Fully Alligned
Over the last few weeks we have been looking at the various organisational alignment patterns - top down, bottom up, etc. In each of those, the way to move forward once you have hit the limits of that particular pattern was always to extend alignment vertically and horizontally to other parts of the organisation. I made mention of a wondrous state that could be achieved where the whole organisation shares the same goals and is working together towards a common goal. Welcome to the Fully Aligned pattern.
This is the end goal for any enterprise agile adoption. This is the pattern that will really let you grow agile within the organisation and firmly embed it into the culture. This isn't just a desirable end state though. In my experience this is a necessary end state if agile is to thrive and become part of the organisational culture. Without full alignment, agile tends to wither away to a sort of agile-ish (or fragile) set of practices that are followed without really understanding why and more importantly without really delivering real business benefit. If agile is to deliver real benefits at the enterprise level, you need to achieve alignment.
Before you run screaming at the thought of getting all however-many tens of thousands of people in your organisation aligned (which sounds like an impossibly daunting task) you will be relieved to know that you don't have to get alignment across the whole organisation to be successful. The key here is that big organisations aren't really one organisation. If you look closely at them, they are a collection of multiple, smaller businesses under a common banner. Each of those separate business will have its own leadership, its own culture, its own challenges.
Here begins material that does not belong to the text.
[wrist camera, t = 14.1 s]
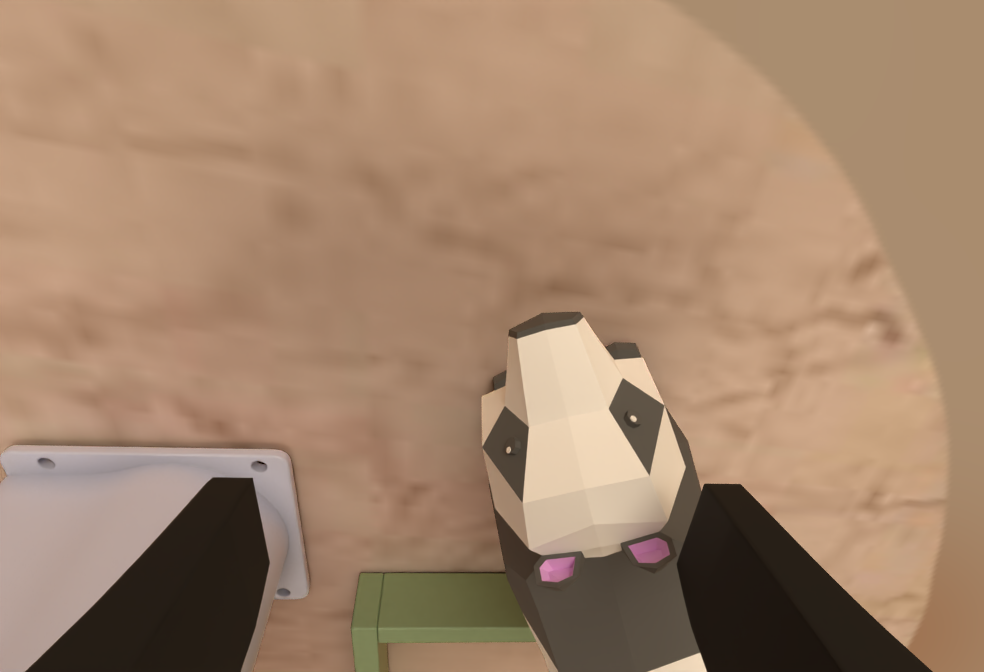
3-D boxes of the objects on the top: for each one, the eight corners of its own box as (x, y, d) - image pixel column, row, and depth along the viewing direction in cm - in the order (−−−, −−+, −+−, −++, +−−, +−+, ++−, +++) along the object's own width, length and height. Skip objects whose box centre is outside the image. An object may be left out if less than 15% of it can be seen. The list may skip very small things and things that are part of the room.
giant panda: (682, 534, 24) (788, 825, 16) (546, 562, 25) (578, 854, 16) (619, 181, 17) (752, 371, 9) (430, 233, 18) (383, 456, 9)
The trick here is that these sub units may, or may not correspond to the organisation's official organisational structure. What you need to find are the value streams. This is a concept from Lean and as a basic definition, a value stream represents all the work that needs to be done to get business value delivered from an idea - from concept to cash. In a product development shop, that might be a request for a new feature and all the work that needs to be done to get that idea into a release of the product. A typical large enterprise will contain many value streams. They may produce multiple products for multiple markets. They will have purely internal value streams representing work done on their own internal systems and processes. Anywhere where work is being done to deliver business value, you have a value stream.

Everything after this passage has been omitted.